**TASK OBJECTIVE:**
Pick out and copy every line in the records that contains the word "trees", treating uppercase and lowercase letters as different.

───── EXCERPTED RECORDS ─────

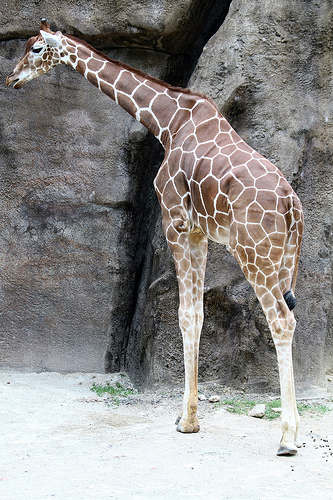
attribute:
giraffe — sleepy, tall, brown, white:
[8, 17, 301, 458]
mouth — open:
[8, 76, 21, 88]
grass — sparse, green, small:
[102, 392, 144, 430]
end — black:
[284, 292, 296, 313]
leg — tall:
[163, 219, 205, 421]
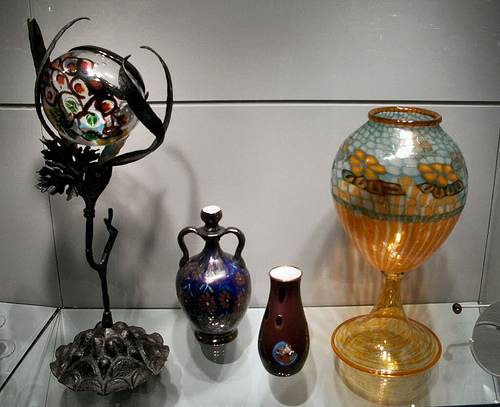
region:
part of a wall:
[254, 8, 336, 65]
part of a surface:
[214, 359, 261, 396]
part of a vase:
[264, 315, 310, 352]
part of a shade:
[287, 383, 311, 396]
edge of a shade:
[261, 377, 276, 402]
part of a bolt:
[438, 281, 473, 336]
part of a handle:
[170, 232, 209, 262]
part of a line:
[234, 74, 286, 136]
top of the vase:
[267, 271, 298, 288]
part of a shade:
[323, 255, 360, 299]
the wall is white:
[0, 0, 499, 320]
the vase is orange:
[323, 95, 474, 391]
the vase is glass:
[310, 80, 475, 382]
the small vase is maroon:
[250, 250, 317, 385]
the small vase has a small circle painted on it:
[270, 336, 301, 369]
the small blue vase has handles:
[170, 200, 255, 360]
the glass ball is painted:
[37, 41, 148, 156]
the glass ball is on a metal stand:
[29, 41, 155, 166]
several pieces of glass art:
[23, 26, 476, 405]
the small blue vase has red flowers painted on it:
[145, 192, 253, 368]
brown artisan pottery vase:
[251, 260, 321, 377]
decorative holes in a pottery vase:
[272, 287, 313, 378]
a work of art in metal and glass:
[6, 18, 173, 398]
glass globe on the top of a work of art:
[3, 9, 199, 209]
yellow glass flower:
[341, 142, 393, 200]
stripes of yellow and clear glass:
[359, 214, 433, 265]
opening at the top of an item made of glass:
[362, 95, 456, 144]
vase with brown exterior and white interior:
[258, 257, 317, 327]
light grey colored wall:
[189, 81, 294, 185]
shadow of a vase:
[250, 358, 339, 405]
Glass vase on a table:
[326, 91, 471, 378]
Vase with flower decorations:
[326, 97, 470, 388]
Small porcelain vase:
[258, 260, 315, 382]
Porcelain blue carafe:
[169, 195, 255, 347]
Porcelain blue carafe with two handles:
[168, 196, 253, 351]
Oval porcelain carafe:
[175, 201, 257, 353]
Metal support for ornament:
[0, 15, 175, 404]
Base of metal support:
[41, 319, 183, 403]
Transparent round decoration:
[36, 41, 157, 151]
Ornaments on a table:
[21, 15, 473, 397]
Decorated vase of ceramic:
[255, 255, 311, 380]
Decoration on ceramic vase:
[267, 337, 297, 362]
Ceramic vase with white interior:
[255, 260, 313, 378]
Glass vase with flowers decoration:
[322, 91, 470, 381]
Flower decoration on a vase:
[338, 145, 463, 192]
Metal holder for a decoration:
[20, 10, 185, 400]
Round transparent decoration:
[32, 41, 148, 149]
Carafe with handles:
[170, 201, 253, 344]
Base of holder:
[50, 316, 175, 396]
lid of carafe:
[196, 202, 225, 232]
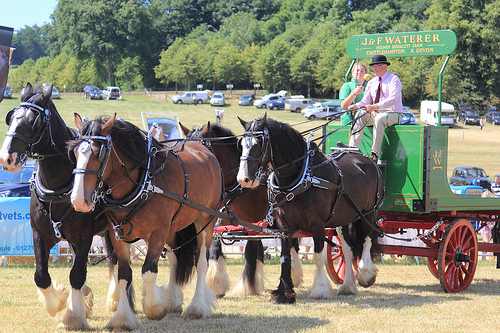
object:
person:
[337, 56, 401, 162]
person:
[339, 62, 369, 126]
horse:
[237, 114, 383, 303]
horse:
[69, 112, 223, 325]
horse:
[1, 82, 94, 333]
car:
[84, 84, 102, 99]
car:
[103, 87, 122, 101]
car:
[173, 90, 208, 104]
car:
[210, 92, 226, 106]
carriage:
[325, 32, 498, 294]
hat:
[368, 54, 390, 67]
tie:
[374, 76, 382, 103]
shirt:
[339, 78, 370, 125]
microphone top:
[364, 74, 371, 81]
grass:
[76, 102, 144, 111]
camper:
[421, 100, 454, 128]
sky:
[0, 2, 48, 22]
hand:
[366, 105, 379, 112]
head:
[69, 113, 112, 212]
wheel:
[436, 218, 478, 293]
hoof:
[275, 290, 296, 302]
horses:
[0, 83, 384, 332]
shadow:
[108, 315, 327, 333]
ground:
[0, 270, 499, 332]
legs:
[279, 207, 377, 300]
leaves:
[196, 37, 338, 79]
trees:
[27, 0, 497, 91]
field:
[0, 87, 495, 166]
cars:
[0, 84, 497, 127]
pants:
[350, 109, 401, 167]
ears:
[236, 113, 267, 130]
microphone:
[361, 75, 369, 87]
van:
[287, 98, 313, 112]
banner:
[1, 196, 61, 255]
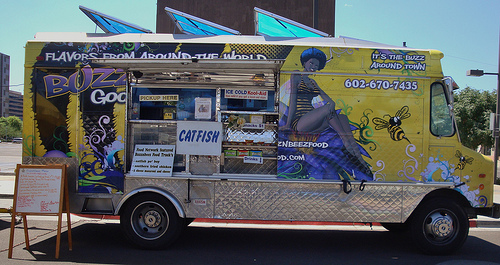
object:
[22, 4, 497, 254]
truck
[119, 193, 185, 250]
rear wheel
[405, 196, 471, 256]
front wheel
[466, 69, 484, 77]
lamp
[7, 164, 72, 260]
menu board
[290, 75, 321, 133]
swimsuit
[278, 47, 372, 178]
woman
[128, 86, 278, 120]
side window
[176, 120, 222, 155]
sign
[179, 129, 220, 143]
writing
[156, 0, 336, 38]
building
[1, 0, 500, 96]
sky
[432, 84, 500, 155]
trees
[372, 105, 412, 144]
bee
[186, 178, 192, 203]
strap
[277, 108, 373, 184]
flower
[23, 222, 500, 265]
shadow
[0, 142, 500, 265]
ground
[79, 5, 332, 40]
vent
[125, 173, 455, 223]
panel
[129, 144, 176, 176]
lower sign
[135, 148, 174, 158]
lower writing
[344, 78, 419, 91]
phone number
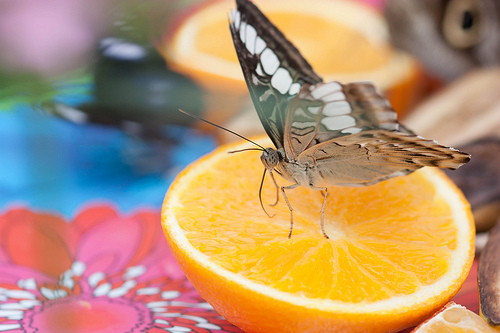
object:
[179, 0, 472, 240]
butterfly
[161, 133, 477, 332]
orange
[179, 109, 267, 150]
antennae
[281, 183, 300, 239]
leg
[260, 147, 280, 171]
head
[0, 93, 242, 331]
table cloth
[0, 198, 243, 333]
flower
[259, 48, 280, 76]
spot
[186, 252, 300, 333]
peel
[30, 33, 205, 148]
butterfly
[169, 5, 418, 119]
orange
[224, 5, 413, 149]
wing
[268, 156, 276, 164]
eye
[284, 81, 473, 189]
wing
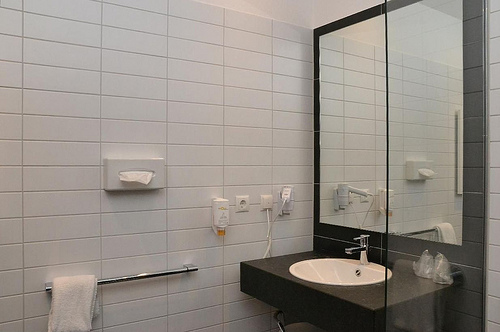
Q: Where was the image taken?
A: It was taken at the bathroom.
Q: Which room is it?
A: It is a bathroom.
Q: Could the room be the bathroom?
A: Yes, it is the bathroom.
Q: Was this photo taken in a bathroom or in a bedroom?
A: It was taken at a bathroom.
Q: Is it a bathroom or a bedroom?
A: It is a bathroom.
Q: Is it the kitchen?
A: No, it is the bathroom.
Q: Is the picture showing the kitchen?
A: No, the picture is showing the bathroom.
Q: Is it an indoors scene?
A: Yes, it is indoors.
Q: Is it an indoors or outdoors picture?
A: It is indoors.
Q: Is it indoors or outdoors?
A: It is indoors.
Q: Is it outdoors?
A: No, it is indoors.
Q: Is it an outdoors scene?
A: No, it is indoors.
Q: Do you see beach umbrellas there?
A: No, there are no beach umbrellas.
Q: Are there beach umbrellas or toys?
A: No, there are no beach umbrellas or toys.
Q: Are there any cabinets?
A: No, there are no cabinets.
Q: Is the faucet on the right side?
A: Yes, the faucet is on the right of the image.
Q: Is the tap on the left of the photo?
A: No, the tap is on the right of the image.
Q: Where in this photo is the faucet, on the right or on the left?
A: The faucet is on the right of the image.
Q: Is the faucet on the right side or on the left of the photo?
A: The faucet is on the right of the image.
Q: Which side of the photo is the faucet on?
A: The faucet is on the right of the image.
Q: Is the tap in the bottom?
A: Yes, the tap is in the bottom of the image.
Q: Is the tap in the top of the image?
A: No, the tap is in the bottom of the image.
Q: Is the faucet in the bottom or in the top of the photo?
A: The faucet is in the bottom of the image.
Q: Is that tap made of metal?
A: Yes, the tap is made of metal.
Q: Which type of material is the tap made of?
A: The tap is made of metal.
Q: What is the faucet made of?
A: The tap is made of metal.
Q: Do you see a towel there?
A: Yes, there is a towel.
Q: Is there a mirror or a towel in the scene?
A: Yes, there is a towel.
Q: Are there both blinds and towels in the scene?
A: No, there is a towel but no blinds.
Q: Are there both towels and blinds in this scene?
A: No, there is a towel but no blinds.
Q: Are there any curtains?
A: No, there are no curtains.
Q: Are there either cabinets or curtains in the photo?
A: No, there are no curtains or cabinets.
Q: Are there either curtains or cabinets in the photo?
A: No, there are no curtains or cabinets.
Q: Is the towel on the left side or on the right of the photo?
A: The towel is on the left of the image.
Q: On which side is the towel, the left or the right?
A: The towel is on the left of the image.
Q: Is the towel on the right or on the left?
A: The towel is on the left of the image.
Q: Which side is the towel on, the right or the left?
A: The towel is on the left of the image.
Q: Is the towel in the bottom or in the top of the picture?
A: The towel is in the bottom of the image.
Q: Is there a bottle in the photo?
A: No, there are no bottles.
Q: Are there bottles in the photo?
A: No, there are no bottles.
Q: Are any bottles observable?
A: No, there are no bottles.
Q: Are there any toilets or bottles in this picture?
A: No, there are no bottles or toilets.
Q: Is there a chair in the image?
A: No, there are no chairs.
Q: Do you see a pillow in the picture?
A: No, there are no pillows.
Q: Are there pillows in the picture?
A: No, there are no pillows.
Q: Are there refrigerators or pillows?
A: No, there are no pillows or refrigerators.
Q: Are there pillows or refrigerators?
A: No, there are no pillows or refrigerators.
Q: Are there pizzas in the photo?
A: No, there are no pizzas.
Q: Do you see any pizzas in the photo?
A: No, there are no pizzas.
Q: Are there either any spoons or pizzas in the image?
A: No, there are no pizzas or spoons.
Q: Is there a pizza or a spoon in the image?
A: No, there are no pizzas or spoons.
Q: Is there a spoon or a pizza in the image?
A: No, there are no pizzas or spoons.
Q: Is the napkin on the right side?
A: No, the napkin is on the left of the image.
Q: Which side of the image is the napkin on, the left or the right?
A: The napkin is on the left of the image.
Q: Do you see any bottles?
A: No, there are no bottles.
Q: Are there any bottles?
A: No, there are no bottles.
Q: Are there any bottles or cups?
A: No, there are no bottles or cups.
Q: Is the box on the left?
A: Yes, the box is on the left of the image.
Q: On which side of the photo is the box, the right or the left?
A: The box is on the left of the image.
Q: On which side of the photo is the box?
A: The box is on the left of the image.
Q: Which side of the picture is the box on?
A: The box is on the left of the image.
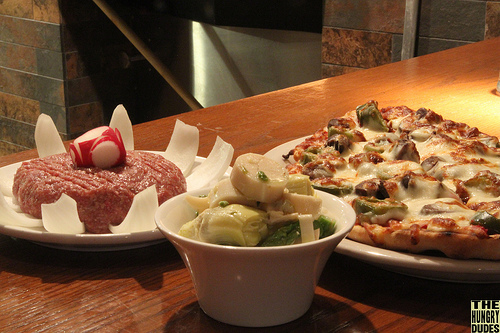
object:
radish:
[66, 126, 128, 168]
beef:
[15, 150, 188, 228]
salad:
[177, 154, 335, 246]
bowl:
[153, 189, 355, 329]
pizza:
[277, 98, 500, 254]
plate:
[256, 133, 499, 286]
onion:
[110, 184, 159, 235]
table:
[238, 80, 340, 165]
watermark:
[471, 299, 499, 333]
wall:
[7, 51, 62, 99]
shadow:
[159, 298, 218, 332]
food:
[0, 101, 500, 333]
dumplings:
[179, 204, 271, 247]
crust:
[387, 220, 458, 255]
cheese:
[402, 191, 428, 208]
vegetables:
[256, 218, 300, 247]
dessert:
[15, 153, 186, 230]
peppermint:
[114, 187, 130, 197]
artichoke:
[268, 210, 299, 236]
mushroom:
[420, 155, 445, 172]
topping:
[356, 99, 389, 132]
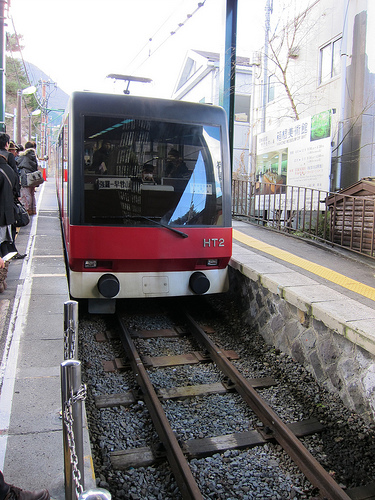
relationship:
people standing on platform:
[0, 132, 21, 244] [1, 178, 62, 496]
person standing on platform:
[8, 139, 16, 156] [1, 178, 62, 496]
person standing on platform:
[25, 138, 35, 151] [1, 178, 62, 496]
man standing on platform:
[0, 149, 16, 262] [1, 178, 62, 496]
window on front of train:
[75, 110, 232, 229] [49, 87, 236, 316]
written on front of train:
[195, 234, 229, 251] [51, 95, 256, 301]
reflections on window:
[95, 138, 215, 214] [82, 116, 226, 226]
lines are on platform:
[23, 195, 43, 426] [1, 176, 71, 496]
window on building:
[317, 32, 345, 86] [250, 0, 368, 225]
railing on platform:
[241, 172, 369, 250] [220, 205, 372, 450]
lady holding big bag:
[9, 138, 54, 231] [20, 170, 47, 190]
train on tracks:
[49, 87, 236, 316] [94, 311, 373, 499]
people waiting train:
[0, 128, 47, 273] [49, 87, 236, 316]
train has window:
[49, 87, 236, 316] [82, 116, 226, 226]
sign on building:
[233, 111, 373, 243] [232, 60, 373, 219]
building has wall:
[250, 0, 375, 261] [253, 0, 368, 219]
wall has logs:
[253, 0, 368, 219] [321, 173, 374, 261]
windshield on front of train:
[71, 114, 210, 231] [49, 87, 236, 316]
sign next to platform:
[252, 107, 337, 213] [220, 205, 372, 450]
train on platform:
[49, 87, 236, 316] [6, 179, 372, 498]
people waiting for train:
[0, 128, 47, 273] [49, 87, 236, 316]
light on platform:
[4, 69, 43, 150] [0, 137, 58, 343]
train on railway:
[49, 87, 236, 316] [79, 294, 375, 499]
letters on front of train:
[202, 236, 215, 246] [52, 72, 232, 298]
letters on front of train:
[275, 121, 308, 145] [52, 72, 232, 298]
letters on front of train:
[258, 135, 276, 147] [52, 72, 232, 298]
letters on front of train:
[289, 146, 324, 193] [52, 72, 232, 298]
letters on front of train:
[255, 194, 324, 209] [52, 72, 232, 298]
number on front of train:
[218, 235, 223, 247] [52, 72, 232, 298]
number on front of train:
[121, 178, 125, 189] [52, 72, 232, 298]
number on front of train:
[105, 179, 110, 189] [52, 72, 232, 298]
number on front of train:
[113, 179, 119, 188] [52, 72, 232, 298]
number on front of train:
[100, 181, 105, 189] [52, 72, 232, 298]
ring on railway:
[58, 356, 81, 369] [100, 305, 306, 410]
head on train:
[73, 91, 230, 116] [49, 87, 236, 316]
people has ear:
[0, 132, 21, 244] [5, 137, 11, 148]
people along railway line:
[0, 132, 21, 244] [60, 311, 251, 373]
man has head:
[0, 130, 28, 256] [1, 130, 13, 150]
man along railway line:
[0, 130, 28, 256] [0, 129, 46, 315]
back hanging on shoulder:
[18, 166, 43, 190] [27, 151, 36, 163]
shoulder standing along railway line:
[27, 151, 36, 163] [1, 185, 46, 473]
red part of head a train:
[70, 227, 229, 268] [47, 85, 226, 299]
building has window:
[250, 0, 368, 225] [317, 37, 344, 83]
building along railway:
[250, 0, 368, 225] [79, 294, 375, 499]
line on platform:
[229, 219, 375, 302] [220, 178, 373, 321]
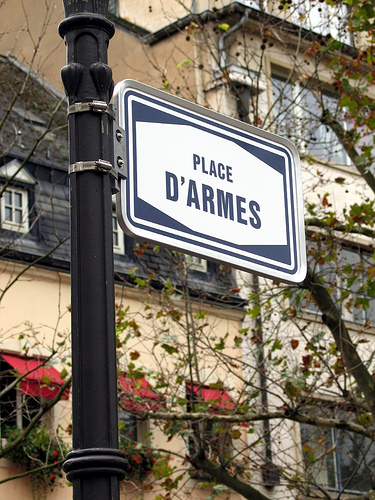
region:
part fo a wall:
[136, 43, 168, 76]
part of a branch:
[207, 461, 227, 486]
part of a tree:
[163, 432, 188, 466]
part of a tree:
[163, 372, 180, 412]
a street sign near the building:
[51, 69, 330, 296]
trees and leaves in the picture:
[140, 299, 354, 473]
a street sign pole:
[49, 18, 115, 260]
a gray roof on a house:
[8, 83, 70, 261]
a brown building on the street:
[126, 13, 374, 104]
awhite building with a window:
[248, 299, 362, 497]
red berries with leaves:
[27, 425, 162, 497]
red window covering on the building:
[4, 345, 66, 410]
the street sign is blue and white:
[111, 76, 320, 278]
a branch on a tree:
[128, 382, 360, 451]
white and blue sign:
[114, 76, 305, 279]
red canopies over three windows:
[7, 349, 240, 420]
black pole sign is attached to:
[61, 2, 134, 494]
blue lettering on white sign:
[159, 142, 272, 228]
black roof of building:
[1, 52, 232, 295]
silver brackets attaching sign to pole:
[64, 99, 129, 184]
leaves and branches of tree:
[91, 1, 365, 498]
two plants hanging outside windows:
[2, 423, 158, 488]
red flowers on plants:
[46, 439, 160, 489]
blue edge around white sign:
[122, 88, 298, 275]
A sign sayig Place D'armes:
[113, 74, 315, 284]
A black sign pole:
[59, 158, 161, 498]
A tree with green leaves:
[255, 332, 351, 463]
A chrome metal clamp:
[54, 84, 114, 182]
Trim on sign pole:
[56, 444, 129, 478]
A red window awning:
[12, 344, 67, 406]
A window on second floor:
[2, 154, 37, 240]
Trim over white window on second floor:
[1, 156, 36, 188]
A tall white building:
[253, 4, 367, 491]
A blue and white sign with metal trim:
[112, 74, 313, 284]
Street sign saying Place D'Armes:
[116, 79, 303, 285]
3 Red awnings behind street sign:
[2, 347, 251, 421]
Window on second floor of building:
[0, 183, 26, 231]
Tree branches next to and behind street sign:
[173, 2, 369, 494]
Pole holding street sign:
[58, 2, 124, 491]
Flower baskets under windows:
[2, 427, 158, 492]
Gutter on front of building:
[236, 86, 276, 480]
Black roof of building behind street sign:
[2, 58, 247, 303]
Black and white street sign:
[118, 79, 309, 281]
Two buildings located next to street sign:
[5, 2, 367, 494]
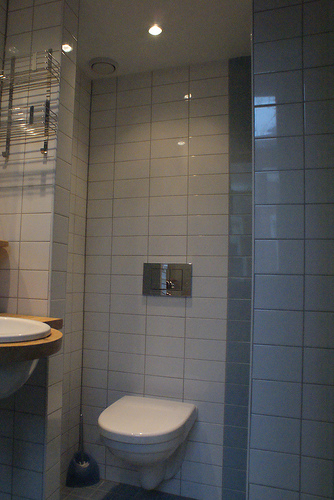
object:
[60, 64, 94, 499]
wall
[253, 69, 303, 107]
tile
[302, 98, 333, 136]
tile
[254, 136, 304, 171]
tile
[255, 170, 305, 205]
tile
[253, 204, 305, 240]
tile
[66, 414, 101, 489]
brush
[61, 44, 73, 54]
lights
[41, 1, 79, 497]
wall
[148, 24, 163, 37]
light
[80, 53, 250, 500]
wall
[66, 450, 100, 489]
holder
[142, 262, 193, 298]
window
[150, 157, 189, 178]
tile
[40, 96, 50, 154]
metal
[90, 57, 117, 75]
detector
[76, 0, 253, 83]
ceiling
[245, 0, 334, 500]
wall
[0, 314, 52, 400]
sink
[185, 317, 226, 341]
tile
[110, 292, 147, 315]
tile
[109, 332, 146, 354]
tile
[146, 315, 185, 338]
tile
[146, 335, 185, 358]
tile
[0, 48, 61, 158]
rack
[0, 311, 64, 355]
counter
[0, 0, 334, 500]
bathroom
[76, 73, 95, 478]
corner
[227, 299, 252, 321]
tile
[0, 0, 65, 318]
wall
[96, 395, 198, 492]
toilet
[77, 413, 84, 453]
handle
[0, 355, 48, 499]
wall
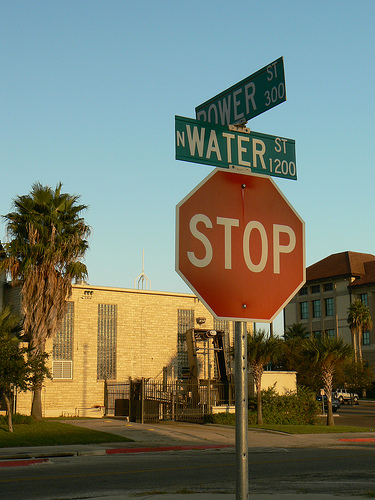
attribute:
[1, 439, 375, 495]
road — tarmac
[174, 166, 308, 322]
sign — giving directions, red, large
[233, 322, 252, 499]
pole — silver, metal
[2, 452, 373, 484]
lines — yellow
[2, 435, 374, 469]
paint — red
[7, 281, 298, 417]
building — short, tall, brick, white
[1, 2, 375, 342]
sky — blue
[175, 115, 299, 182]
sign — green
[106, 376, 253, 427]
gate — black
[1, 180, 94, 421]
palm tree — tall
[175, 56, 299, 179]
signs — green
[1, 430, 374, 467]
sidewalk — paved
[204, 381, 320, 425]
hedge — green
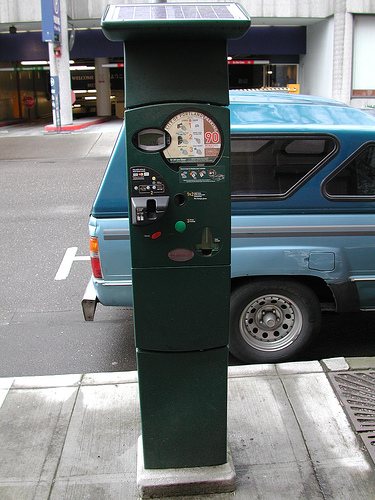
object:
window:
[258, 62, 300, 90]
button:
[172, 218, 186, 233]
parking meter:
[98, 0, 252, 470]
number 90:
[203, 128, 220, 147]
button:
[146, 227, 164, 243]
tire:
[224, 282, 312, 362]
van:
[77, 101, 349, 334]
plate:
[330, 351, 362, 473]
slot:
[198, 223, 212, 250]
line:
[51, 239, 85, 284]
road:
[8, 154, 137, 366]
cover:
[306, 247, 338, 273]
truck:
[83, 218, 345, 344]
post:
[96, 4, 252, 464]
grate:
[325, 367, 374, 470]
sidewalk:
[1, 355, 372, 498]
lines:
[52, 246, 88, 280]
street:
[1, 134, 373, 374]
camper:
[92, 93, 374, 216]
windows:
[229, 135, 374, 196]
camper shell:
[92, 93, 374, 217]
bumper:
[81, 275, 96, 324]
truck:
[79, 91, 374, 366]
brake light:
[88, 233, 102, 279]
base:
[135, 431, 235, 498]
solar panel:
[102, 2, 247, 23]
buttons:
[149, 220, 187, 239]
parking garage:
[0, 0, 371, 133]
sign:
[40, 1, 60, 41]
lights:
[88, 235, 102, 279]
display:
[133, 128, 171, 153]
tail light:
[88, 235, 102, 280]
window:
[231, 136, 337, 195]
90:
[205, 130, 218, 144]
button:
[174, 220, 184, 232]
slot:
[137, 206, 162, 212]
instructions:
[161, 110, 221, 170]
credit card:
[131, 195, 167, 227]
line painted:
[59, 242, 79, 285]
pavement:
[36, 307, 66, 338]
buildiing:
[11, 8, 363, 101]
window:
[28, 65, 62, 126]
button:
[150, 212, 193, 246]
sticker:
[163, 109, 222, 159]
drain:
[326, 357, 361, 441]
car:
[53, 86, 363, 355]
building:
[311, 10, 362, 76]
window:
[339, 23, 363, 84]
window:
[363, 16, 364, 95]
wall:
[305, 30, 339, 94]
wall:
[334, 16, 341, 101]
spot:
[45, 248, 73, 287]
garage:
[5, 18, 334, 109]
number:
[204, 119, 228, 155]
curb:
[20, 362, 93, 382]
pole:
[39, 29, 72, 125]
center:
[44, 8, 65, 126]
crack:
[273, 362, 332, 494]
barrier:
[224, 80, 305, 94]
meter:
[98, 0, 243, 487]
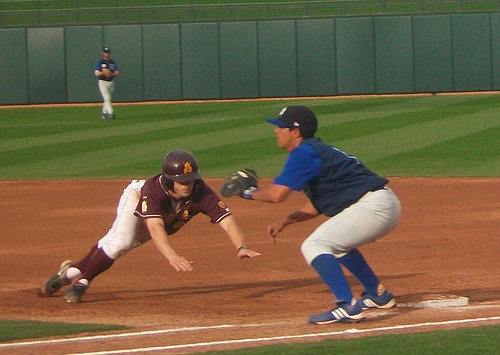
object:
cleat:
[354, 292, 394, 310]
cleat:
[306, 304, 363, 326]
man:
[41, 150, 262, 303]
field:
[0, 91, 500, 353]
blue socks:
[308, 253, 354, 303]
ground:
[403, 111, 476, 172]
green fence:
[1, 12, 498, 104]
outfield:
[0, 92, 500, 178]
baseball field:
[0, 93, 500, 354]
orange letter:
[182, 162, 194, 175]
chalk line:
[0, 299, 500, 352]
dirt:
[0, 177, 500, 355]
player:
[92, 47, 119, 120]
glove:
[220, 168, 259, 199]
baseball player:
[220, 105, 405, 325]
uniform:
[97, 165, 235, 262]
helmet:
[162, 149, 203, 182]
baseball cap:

─────

**WRITTEN REPLY:**
trees:
trees
trees and leaves in the picture:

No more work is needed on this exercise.